Ekran Görüntüsü 2025 05 22 104740

Göztepe modelini uygun görüyorum

“Ben şahsen Göztepe modelini uygun görüyorum. Yöneten şirket ile ilgili şöyle böyle deniyor fakat neticede futboldan anlayan bir CEO’su var. Bir sermayesi var. Futbolcu yakalama sistemleri var. O araştırma sistemi içinde oyuncuyu yakalayıp yükseltip, ondan para kazanmayı hedefliyor. Bulunduğu ligde de makul bir hedefte oynamak istiyor. Harcadığı parayı da o ya da bu şekilde kazanmaya çalışıyor. Özünde çarkı döndürmeye çalışıyor, ortada da öyle büyük şeyler yok yani.”
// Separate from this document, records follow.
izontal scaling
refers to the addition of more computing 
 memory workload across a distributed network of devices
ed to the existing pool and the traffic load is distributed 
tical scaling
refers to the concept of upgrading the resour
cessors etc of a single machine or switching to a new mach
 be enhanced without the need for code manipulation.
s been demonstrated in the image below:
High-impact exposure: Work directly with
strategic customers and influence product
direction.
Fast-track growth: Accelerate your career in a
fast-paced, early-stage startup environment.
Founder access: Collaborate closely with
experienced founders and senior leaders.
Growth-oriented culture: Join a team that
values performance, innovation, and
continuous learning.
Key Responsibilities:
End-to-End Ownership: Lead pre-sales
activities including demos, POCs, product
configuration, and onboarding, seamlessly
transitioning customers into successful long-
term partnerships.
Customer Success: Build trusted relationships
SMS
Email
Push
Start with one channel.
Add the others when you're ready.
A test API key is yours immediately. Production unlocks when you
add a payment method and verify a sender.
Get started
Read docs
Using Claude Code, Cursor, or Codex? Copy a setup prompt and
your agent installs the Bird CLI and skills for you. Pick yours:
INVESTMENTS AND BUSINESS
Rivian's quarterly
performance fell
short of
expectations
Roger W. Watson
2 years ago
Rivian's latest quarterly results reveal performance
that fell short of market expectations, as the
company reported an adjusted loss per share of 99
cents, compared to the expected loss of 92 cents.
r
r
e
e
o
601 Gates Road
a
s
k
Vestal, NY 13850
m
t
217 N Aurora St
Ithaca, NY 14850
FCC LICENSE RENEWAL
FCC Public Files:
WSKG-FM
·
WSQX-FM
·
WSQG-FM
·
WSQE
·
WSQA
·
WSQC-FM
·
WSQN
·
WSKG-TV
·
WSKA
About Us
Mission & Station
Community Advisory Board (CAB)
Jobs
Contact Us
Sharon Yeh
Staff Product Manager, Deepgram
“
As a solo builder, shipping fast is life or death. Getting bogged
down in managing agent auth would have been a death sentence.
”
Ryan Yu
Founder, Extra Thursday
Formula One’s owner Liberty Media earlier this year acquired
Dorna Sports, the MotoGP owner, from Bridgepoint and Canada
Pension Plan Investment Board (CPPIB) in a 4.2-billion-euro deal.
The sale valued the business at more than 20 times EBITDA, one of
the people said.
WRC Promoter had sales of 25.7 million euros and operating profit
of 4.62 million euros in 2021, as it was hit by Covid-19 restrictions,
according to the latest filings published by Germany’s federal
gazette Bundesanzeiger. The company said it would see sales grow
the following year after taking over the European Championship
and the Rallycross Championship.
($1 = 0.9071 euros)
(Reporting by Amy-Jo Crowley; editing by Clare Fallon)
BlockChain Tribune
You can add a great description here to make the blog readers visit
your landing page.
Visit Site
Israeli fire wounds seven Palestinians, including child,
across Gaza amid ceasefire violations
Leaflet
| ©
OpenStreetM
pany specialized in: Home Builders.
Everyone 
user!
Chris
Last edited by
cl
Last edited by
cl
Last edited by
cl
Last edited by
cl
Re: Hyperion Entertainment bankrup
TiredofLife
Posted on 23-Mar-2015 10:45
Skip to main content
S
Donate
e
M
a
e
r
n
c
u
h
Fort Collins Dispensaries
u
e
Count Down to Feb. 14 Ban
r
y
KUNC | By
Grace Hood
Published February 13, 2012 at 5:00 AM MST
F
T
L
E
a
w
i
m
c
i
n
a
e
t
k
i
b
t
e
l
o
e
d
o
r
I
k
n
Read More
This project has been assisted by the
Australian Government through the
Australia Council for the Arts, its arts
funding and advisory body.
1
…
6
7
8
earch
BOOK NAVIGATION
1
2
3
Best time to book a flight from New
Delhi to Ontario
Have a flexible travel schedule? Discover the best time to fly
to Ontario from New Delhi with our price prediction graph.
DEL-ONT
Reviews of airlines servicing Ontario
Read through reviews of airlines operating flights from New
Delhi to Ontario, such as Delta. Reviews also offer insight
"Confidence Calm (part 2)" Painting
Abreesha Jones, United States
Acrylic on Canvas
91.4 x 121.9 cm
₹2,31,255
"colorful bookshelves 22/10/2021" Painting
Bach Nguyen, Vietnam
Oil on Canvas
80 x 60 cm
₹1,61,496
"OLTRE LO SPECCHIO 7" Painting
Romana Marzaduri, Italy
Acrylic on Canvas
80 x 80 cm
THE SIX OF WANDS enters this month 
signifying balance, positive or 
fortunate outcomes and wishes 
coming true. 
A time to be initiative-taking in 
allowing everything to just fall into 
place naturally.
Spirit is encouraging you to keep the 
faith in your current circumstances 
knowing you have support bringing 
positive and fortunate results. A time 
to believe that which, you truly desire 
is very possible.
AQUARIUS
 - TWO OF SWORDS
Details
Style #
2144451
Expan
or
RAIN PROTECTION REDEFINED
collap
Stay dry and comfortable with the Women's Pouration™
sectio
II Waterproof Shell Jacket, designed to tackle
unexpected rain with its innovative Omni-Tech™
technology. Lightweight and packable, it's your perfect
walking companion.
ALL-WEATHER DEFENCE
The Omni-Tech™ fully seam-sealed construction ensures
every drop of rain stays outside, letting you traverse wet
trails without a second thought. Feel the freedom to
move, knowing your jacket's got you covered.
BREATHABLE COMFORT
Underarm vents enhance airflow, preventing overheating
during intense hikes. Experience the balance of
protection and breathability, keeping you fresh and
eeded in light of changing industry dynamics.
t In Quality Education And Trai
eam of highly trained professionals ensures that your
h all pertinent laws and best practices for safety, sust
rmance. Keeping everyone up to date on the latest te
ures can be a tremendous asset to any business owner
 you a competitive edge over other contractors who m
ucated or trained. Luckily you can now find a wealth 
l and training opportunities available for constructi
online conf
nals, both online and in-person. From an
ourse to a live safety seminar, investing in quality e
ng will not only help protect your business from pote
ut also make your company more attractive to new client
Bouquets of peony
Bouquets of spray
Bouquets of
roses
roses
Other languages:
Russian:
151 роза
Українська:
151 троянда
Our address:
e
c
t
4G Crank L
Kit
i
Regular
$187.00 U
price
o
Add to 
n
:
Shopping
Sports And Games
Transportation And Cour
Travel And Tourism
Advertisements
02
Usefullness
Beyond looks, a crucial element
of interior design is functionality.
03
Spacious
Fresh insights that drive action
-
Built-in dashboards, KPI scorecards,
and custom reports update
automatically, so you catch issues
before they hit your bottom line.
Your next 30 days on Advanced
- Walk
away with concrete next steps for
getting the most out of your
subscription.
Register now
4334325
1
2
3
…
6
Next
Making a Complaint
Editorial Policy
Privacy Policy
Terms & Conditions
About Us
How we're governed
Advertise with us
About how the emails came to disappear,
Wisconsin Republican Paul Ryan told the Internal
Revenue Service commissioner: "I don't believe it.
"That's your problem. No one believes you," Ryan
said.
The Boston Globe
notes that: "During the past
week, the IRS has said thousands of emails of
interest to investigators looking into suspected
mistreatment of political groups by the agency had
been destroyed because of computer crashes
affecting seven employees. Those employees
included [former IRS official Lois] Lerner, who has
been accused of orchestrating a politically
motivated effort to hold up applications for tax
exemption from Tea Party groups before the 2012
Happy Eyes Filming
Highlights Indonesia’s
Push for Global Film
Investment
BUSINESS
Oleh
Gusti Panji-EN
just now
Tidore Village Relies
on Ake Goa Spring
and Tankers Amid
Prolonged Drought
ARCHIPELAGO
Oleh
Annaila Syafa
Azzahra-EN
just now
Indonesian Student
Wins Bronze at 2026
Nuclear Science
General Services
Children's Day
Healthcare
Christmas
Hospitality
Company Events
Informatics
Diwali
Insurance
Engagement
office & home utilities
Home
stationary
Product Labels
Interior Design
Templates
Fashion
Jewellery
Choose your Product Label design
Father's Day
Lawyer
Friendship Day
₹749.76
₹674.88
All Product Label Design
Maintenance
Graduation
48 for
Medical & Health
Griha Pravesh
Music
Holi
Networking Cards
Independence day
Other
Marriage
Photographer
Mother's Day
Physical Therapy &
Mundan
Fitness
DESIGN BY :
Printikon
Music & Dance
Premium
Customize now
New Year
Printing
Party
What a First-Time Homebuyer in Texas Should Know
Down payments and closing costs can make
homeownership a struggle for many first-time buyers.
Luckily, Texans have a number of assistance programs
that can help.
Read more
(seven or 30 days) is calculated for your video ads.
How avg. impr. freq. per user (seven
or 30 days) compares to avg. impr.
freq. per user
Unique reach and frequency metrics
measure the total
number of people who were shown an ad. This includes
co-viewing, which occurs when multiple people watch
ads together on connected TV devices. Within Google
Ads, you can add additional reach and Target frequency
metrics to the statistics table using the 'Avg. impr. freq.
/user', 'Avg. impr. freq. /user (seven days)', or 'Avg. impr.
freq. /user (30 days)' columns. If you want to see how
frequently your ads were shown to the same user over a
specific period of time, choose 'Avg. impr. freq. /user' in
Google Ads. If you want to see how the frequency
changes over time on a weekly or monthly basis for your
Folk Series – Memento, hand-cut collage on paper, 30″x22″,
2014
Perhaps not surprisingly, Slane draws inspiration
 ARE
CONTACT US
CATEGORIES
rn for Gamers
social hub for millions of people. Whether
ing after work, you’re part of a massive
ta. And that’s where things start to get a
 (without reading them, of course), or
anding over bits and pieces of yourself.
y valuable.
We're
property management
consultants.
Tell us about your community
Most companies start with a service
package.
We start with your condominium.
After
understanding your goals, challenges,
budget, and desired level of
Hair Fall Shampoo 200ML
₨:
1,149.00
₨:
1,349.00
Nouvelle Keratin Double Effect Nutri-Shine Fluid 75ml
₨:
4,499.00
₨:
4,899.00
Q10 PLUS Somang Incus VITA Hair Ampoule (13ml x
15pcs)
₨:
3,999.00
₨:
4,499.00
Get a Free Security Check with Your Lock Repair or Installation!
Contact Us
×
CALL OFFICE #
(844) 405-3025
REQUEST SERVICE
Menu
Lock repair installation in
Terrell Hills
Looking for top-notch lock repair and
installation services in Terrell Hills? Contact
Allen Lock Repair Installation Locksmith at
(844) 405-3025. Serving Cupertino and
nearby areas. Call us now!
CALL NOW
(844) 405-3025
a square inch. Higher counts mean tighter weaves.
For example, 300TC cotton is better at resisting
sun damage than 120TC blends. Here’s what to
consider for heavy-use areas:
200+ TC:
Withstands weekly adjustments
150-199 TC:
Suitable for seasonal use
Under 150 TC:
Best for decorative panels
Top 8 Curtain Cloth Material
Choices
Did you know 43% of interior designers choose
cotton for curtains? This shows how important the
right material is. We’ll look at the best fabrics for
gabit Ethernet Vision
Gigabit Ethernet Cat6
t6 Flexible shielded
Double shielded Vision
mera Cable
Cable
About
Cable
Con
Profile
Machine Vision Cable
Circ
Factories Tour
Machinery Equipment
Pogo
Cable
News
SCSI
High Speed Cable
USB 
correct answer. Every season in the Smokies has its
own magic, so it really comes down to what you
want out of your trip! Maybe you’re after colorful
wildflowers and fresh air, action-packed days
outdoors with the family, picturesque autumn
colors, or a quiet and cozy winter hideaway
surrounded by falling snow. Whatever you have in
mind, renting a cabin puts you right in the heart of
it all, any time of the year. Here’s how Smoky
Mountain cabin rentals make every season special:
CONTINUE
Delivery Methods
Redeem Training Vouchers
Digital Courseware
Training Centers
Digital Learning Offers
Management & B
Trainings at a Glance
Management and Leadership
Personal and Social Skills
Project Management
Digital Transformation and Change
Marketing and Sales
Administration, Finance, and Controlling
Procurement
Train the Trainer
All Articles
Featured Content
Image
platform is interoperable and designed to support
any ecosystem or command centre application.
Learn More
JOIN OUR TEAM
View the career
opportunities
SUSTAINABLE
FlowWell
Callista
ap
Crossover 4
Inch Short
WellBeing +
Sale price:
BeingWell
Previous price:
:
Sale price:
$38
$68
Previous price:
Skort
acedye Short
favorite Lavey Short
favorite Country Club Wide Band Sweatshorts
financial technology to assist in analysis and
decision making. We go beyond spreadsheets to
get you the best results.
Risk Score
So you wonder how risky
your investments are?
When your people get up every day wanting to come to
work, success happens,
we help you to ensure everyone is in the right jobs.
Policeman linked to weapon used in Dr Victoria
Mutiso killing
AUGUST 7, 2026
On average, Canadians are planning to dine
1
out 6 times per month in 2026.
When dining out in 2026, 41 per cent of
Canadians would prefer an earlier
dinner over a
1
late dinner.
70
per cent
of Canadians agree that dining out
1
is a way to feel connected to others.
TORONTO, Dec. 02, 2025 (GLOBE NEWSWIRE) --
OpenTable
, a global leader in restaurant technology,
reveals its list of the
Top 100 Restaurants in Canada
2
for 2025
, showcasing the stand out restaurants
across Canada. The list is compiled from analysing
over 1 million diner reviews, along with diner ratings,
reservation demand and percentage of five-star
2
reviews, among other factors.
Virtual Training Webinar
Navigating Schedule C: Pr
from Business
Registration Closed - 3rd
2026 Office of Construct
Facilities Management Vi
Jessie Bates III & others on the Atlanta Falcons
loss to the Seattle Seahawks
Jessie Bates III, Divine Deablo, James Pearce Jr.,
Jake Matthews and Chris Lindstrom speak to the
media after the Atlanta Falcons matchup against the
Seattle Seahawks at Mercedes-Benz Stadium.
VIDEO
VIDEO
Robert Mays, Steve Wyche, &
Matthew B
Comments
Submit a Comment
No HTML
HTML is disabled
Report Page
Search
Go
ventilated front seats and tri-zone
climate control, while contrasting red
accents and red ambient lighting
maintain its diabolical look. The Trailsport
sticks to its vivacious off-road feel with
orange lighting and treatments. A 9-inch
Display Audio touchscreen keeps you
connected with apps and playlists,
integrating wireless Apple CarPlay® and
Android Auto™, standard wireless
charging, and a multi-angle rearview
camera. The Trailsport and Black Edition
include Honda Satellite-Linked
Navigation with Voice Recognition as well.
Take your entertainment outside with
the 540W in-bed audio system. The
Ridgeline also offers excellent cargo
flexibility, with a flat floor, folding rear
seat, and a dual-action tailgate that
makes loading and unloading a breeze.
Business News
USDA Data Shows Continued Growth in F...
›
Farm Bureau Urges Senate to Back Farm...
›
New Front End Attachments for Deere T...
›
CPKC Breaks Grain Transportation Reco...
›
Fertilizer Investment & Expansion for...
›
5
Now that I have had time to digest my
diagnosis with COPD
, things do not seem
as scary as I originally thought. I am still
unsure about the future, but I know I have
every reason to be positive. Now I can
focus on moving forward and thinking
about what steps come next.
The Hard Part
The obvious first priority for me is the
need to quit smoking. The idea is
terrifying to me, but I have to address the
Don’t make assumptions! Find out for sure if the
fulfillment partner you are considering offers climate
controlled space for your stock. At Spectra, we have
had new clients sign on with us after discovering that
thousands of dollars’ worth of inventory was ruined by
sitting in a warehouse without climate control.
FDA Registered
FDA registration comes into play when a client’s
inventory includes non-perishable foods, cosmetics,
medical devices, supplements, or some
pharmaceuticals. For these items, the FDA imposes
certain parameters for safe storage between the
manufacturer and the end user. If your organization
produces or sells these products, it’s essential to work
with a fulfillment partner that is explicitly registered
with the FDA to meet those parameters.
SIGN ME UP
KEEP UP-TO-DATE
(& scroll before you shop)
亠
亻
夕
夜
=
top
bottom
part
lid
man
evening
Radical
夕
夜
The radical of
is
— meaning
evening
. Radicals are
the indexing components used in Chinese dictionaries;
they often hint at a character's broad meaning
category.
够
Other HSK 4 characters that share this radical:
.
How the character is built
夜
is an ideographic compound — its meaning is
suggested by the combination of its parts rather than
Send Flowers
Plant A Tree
Ekran Görüntüsü 2025 05 22 104039

Alt yapı kolay bir organizyon değil

“Alt yapıya 2 milyon lira yatırım yapalım, şu hocayı getirelim, Ajax modeline gidelim, alt yapı kurtuluşumuzdur gibi hamasi sözlerle bir yere varmanın imkanı yok. Bu tip konuşmaları yapan adamlara bakın, U13 takımının kazandığı maçlarla övünürler. Halbuki, alt yapı dediğiniz organizasyon, son derece ince detaylara sahip, çok hassas bir mekanizmadır. Burada Mehmet Özkan’ın zaman zaman çok eleştirilse de bir mantelitesi var. Bunu göz önünde tutmak lazım.”